═════ DATASET EXCERPTS ═════

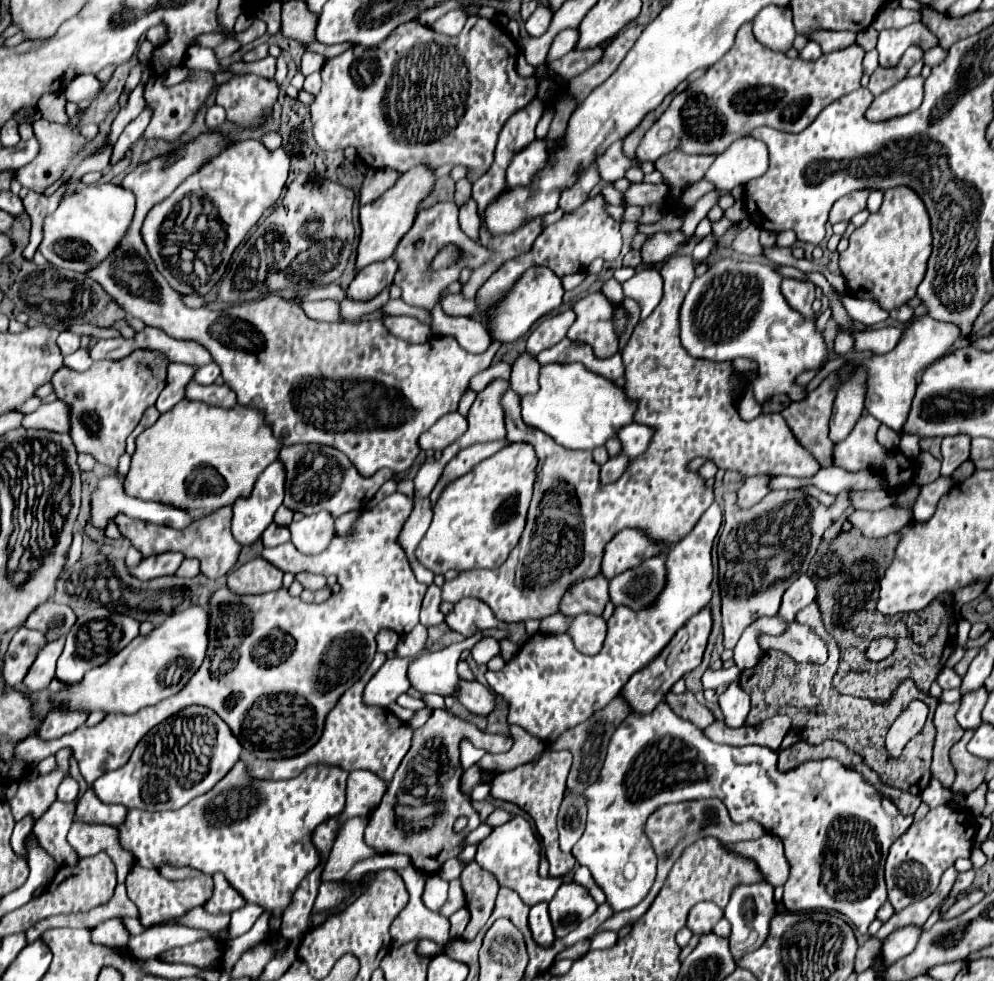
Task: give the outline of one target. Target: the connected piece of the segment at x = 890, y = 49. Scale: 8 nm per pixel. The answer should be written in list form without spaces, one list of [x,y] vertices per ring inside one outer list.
[[[921,22],[905,26],[901,30],[881,30],[879,32],[879,42],[877,42],[877,52],[879,52],[879,66],[889,68],[897,64],[897,60],[903,56],[903,52],[913,46],[919,45],[924,52],[935,48],[937,36],[929,32]]]

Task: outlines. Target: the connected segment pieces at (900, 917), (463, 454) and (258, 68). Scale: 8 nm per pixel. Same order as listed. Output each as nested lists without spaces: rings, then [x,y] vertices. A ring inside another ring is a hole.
[[[949,868],[949,870],[941,876],[941,884],[939,884],[939,888],[937,888],[931,896],[927,896],[927,898],[923,898],[923,900],[919,900],[919,902],[909,904],[909,906],[903,908],[901,912],[895,912],[895,914],[879,928],[879,932],[877,932],[875,936],[877,936],[879,940],[885,940],[885,938],[887,938],[891,932],[895,932],[897,928],[903,928],[903,926],[923,926],[925,920],[929,918],[929,914],[931,914],[935,908],[939,908],[939,904],[949,896],[949,890],[951,890],[955,878],[957,878],[957,870],[955,870],[955,868]]]
[[[495,440],[495,442],[487,442],[487,444],[473,444],[473,446],[459,450],[459,454],[445,466],[443,476],[439,478],[439,484],[433,488],[433,492],[429,496],[431,504],[437,500],[437,494],[441,494],[441,488],[445,488],[445,484],[449,484],[453,478],[459,478],[465,472],[469,472],[475,464],[479,464],[481,460],[499,452],[505,444],[507,444],[507,440]]]
[[[267,56],[267,58],[259,60],[259,62],[253,62],[253,64],[243,64],[243,61],[239,61],[232,64],[229,69],[234,74],[257,74],[257,76],[263,76],[263,78],[273,80],[273,74],[275,74],[275,58],[273,56]]]

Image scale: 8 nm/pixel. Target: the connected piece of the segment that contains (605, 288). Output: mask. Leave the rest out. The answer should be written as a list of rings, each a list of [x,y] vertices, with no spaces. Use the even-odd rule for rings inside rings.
[[[609,278],[603,286],[601,286],[601,294],[611,302],[611,304],[617,304],[623,300],[623,288],[621,284],[615,280],[615,278]]]

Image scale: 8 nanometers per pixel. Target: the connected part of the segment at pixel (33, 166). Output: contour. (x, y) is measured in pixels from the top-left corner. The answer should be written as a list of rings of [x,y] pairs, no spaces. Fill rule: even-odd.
[[[83,100],[77,104],[77,114],[73,118],[69,118],[67,124],[55,124],[55,122],[47,122],[47,120],[37,120],[33,122],[33,130],[35,130],[35,138],[39,142],[39,154],[35,156],[35,160],[31,160],[27,166],[23,166],[19,172],[17,172],[17,178],[21,182],[21,186],[37,192],[37,194],[43,194],[45,188],[49,188],[53,182],[57,182],[67,164],[71,162],[71,158],[87,144],[87,140],[81,136],[79,132],[79,122],[81,122],[81,116],[85,114],[85,110],[91,106],[92,100]]]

═════

§ YOUR GOAL
Could you please return the entries above exactly, minus the pictures?

§ SOLUTION FOR THIS TASK
Task: give the outline of one target. Target: the connected piece of the segment at x = 890, y = 49. Scale: 8 nm per pixel. The answer should be written in list form without spaces, one list of [x,y] vertices per ring inside one outer list.
[[[921,22],[905,26],[901,30],[881,30],[879,32],[879,42],[877,42],[877,52],[879,52],[879,66],[889,68],[897,64],[897,60],[903,56],[903,52],[913,46],[919,45],[924,52],[935,48],[937,36],[929,32]]]

Task: outlines. Target: the connected segment pieces at (900, 917), (463, 454) and (258, 68). Scale: 8 nm per pixel. Same order as listed. Output each as nested lists without spaces: rings, then [x,y] vertices. A ring inside another ring is a hole.
[[[949,868],[949,870],[941,876],[941,884],[939,884],[939,888],[937,888],[931,896],[927,896],[927,898],[923,898],[923,900],[919,900],[919,902],[909,904],[909,906],[903,908],[901,912],[895,912],[895,914],[879,928],[879,932],[877,932],[875,936],[877,936],[879,940],[885,940],[885,938],[887,938],[891,932],[895,932],[897,928],[903,928],[903,926],[923,926],[925,920],[929,918],[929,914],[931,914],[935,908],[939,908],[939,904],[949,896],[949,890],[951,890],[955,878],[957,878],[957,870],[955,870],[955,868]]]
[[[495,440],[495,442],[487,442],[487,444],[473,444],[473,446],[459,450],[459,454],[445,466],[443,476],[439,478],[439,484],[433,488],[433,492],[429,496],[431,504],[437,500],[437,494],[441,494],[441,488],[445,488],[445,484],[449,484],[453,478],[459,478],[465,472],[469,472],[475,464],[479,464],[481,460],[499,452],[505,444],[507,444],[507,440]]]
[[[267,56],[267,58],[259,60],[259,62],[253,62],[253,64],[243,64],[243,61],[239,61],[232,64],[229,69],[234,74],[257,74],[257,76],[263,76],[263,78],[273,80],[273,74],[275,74],[275,58],[273,56]]]

Image scale: 8 nm/pixel. Target: the connected piece of the segment that contains (605, 288). Output: mask. Leave the rest out. The answer should be written as a list of rings, each a list of [x,y] vertices, with no spaces. Use the even-odd rule for rings inside rings.
[[[609,278],[603,286],[601,286],[601,294],[611,302],[611,304],[617,304],[623,300],[623,288],[621,284],[615,280],[615,278]]]

Image scale: 8 nanometers per pixel. Target: the connected part of the segment at pixel (33, 166). Output: contour. (x, y) is measured in pixels from the top-left corner. The answer should be written as a list of rings of [x,y] pairs, no spaces. Fill rule: even-odd.
[[[83,100],[77,104],[77,114],[73,118],[69,118],[67,124],[55,124],[55,122],[47,122],[47,120],[37,120],[33,122],[33,130],[35,130],[35,138],[39,142],[39,154],[35,156],[35,160],[31,160],[27,166],[23,166],[19,172],[17,172],[17,178],[21,182],[21,186],[37,192],[37,194],[43,194],[45,188],[49,188],[53,182],[57,182],[67,164],[71,162],[71,158],[87,144],[87,140],[81,136],[79,132],[79,122],[81,122],[81,116],[85,114],[85,110],[91,106],[92,100]]]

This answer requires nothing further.